Tuxedo Park Historic District

1952 home by Ivey & Crook in the Neoclassical Revival style.
1952 home by Ivey & Crook in the Neoclassical Revival style.

The historic Tuxedo Park neighborhood is located in northwest Atlanta in the area known as Buckhead. Its 510 properties are on 822 acres of woodland containing rolling hills and perennial streams. An early automobile suburb, the elite Tuxedo Park subdivision was developed from 1911 to 1975. It featured large homes designed by prominent architects, and extensive grounds and gardens created by well-known landscape architects. Developer Charles H. Black, Sr. named his new subdivision after the famous and exclusive Tuxedo Park enclave, developed in 1886 in New York.

The neighborhood was designed for Atlanta’s social, business, and government elites. Many were moving away from their former homes on Peachtree Street, which was becoming more commercialized. Tuxedo Park was a welcome escape from the crowded city, increasingly sooty from all the trains. With an automobile, which at that time only the very well-to-do could afford, the ride into town took just 20 minutes.

Over time, other developers created six smaller neighborhoods  surrounding the original subdivision. All were influenced by the country-retreat design aesthetic of Tuxedo Park, which included mandatory large lots, uniform deep setbacks, and curvilinear roads respectful of the hilly terrain and winding creeks and streams. The area in general became popularly known as Tuxedo Park.

As an early 20th century suburban development, the district contains most of the then-popular, turn-of-the-century Revival styles, many designed by well-known architects, including Frazier & Bodin; Cooper & Cooper; Hentz, Reid & Adler (later Hentz, Adler & Shutze); Ivey & Crook; Pringle & Smith; James Owen Southwell; Philip Trammell Shutze; Thomas G. Little, Sr.; and André Steiner. The sections of the neighborhood developed after World War II contain one- and two-story houses in a variety of styles, including Colonial Revival, French Vernacular, International, Neoclassical Revival, Frank Lloyd Wright-inspired, and Rustic.
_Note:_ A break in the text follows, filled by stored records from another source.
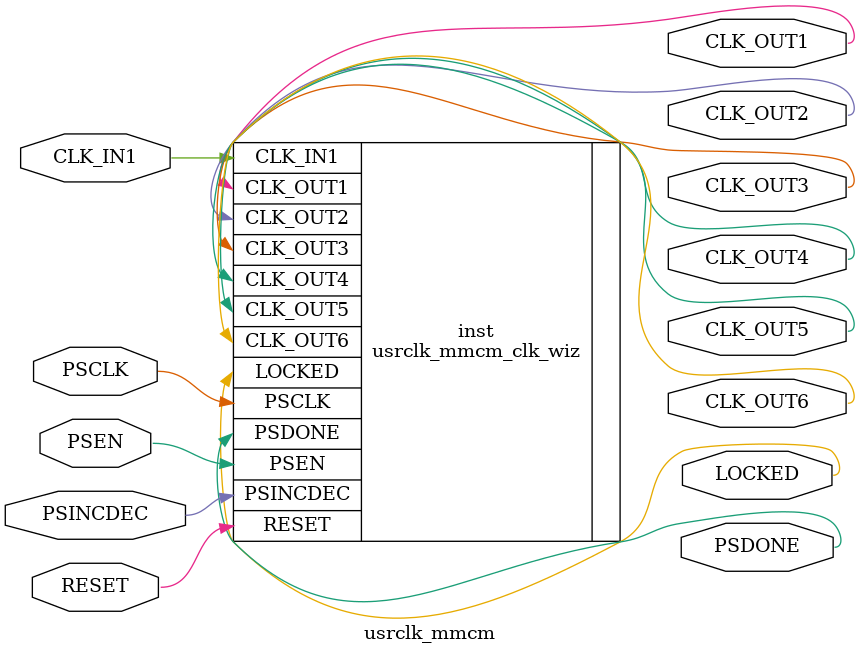
<source format=v>


`timescale 1ps/1ps

(* CORE_GENERATION_INFO = "usrclk_mmcm,clk_wiz_v5_4_1_0,{component_name=usrclk_mmcm,use_phase_alignment=true,use_min_o_jitter=false,use_max_i_jitter=false,use_dyn_phase_shift=true,use_inclk_switchover=false,use_dyn_reconfig=false,enable_axi=0,feedback_source=FDBK_AUTO,PRIMITIVE=MMCM,num_out_clk=6,clkin1_period=25.000,clkin2_period=10.0,use_power_down=false,use_reset=true,use_locked=true,use_inclk_stopped=false,feedback_type=SINGLE,CLOCK_MGR_TYPE=NA,manual_override=false}" *)

module usrclk_mmcm 
 (
  // Clock out ports
  output        CLK_OUT1,
  output        CLK_OUT2,
  output        CLK_OUT3,
  output        CLK_OUT4,
  output        CLK_OUT5,
  output        CLK_OUT6,
  // Dynamic phase shift ports
  input         PSCLK,
  input         PSEN,
  input         PSINCDEC,
  output        PSDONE,
  // Status and control signals
  input         RESET,
  output        LOCKED,
 // Clock in ports
  input         CLK_IN1
 );

  usrclk_mmcm_clk_wiz inst
  (
  // Clock out ports  
  .CLK_OUT1(CLK_OUT1),
  .CLK_OUT2(CLK_OUT2),
  .CLK_OUT3(CLK_OUT3),
  .CLK_OUT4(CLK_OUT4),
  .CLK_OUT5(CLK_OUT5),
  .CLK_OUT6(CLK_OUT6),
  // Dynamic phase shift ports                
  .PSCLK(PSCLK),
  .PSEN(PSEN),
  .PSINCDEC(PSINCDEC),
  .PSDONE(PSDONE),
  // Status and control signals               
  .RESET(RESET), 
  .LOCKED(LOCKED),
 // Clock in ports
  .CLK_IN1(CLK_IN1)
  );

endmodule

</source>
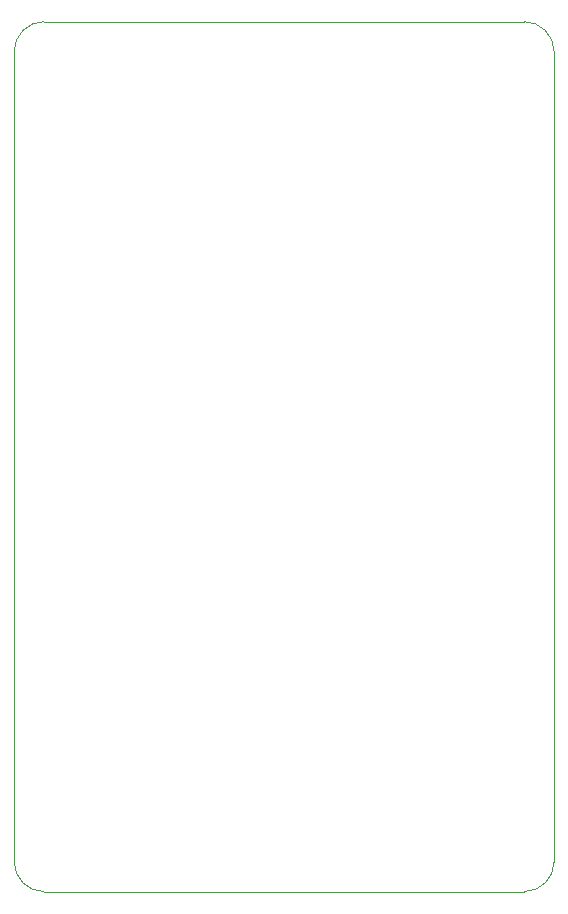
<source format=gbr>
G04 #@! TF.GenerationSoftware,KiCad,Pcbnew,(5.1.0)-1*
G04 #@! TF.CreationDate,2019-05-02T23:13:59+02:00*
G04 #@! TF.ProjectId,diyaltimeter.de,64697961-6c74-4696-9d65-7465722e6465,rev?*
G04 #@! TF.SameCoordinates,Original*
G04 #@! TF.FileFunction,Profile,NP*
%FSLAX46Y46*%
G04 Gerber Fmt 4.6, Leading zero omitted, Abs format (unit mm)*
G04 Created by KiCad (PCBNEW (5.1.0)-1) date 2019-05-02 23:13:59*
%MOMM*%
%LPD*%
G04 APERTURE LIST*
%ADD10C,0.050000*%
%ADD11C,0.100000*%
G04 APERTURE END LIST*
D10*
X111760000Y-109220000D02*
X111760000Y-177800000D01*
X111760000Y-177800000D02*
G75*
G02X109220000Y-180340000I-2540000J0D01*
G01*
X68580000Y-180340000D02*
G75*
G02X66040000Y-177800000I0J2540000D01*
G01*
X68580000Y-106680000D02*
X109220000Y-106680000D01*
X66040000Y-109220000D02*
G75*
G02X68580000Y-106680000I2540000J0D01*
G01*
X109220000Y-106680000D02*
G75*
G02X111760000Y-109220000I0J-2540000D01*
G01*
D11*
X68580000Y-180340000D02*
X109220000Y-180340000D01*
X66040000Y-109220000D02*
X66040000Y-177800000D01*
M02*

</source>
Various entities have tried to get Tuxedo Park listed in the National Register since the 1990s, but without success. The Tuxedo Park Civic Association hired Laura Drummond in January 2023 to attempt a nomination. It was a lengthy process, but Laura presented the nomination to the Georgia National Register Review Board in November 2024, and the Tuxedo Park Historic District was listed in the National Register of Historic Places on February 24, 2025.